# EXERCISE TASK
Summarize the thread on splitting a list into a list of lists by a predicate in two sentences.

# GIVEN PASSAGE
Splitting a list into list of lists based on predicate
Asked Answered
M

5

6

(I am aware of this question, but it relates to sequences, which is not my problem here)

Given this input (for example):

let testlist = 
    [  
       "*text1";
       "*text2";
       "text3";
       "text4";
       "*text5";
       "*text6";
       "*text7"
    ]

let pred (s:string) = s.StartsWith("*")

I would like to be able to call MyFunc pred testlist and get this output:

[
    ["*text1";"*text2"];
    ["*text5";"*text6";"*text7"]
]

This is my current solution, but I don't really like the nested List.revs (ignore the fact that it takes Seq as input)

let shunt pred sq =
    let shunter (prevpick, acc) (pick, a) = 
        match pick, prevpick with
        | (true, true)  -> (true, (a :: (List.hd acc)) :: (List.tl acc))
        | (false, _)    -> (false, acc)
        | (true, _)     -> (true, [a] :: acc)

    sq 
        |> Seq.map (fun a -> (pred a, a))
        |> Seq.fold shunter (false, []) 
        |> snd
        |> List.map List.rev
        |> List.rev
Maupassant answered 15/1, 2010 at 11:22 Comment(1)
Belated postscript: the title of this question was badly worded, so a few of the answers are more appropriate to this question.Maupassant
A
5

Edit: rev-less version using foldBack added below.

Here's some code that uses lists and tail-recursion:

//divides a list L into chunks for which all elements match pred
let divide pred L =
    let rec aux buf acc L =
        match L,buf with
        //no more input and an empty buffer -> return acc
        | [],[] -> List.rev acc 
        //no more input and a non-empty buffer -> return acc + rest of buffer
        | [],buf -> List.rev (List.rev buf :: acc)

# INFORMATION SUPPLIED
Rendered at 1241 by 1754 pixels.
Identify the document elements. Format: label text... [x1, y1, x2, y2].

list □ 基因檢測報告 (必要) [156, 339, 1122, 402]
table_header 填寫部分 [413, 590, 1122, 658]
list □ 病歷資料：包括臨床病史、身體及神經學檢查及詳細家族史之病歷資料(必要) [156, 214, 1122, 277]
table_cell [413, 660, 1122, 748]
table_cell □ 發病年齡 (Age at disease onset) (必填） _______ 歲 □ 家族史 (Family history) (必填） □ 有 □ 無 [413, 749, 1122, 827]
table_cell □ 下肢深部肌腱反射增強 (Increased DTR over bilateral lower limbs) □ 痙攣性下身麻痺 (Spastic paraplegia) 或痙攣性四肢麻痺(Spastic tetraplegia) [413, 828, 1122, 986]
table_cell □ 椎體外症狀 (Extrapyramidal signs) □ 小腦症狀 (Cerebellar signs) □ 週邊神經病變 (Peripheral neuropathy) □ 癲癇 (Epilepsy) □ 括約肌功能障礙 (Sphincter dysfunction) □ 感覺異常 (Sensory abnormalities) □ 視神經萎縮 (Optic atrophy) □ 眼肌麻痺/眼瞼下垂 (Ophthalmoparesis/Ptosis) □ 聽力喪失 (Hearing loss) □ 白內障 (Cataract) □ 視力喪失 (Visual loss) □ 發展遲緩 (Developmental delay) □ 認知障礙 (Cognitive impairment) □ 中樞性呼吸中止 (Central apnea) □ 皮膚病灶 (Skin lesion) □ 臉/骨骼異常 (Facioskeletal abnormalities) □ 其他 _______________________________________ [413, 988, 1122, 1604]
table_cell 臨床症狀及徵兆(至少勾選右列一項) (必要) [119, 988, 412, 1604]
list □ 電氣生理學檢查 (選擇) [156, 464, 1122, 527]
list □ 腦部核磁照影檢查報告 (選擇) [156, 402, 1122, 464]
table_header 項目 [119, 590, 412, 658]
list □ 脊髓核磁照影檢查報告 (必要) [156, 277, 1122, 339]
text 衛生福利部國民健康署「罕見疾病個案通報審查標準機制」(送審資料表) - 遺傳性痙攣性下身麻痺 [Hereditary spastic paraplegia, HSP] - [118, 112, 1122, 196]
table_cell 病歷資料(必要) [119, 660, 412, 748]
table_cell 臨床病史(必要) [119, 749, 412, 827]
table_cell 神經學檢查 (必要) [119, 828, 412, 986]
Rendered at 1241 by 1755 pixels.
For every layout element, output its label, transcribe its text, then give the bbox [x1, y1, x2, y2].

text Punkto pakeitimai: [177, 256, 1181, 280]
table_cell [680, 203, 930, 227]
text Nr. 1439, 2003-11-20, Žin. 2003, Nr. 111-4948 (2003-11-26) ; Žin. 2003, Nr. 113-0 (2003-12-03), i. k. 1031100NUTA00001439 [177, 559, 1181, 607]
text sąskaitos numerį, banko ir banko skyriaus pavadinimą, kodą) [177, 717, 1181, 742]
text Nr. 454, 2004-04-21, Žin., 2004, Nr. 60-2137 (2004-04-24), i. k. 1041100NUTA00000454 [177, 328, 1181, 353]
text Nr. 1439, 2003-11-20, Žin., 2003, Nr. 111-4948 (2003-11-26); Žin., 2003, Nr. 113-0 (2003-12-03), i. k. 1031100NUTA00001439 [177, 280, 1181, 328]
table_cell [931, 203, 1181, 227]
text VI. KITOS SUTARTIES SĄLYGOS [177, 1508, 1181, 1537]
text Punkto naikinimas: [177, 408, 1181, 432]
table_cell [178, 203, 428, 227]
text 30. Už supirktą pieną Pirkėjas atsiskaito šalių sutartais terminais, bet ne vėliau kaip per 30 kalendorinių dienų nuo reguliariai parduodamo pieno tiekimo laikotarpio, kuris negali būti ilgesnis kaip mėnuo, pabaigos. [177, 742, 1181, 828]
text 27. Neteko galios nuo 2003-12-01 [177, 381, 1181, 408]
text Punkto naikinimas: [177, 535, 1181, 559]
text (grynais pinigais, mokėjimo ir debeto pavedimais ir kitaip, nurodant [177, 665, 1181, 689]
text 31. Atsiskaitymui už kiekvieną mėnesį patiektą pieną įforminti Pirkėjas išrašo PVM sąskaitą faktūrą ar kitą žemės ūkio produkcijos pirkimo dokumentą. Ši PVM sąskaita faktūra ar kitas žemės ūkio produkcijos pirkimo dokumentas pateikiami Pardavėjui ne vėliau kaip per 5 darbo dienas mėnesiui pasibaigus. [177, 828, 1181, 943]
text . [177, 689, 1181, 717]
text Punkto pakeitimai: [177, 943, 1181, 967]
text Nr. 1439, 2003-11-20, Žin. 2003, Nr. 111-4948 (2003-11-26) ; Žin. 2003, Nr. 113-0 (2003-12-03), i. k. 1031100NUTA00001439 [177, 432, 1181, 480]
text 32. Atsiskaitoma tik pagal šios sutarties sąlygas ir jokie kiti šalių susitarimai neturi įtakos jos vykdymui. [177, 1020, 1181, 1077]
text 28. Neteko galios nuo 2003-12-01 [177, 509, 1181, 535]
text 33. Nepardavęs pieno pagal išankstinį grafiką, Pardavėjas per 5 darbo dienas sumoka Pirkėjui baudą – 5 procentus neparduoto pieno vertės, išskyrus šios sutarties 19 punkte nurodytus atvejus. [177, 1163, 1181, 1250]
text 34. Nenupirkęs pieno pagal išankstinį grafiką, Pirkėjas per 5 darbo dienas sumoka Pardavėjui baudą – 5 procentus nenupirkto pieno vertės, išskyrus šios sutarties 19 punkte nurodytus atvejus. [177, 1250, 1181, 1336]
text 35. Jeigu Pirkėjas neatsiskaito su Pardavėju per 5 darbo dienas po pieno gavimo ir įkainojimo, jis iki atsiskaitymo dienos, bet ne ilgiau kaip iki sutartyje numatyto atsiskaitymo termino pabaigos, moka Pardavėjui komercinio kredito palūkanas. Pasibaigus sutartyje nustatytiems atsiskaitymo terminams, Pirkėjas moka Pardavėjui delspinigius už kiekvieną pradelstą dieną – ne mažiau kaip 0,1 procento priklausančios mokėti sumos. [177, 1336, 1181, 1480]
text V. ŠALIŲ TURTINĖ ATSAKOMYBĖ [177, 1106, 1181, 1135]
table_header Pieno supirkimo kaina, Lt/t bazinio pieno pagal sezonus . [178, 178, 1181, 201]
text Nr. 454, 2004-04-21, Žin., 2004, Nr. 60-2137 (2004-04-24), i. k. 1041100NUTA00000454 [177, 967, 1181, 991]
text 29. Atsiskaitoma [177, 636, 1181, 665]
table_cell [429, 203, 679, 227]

# RESULT OF THE TASK
The asker wants a function that takes a predicate and a list, such as strings tested for a leading "*", and returns the matching items grouped into chunks, for example ["*text1";"*text2"] and ["*text5";"*text6";"*text7"]. Their current solution folds over the input but relies on nested List.rev calls they dislike, and an answer offers list-based, tail-recursive code that divides the list into chunks whose elements all match the predicate, noting that a rev-less version using foldBack was added.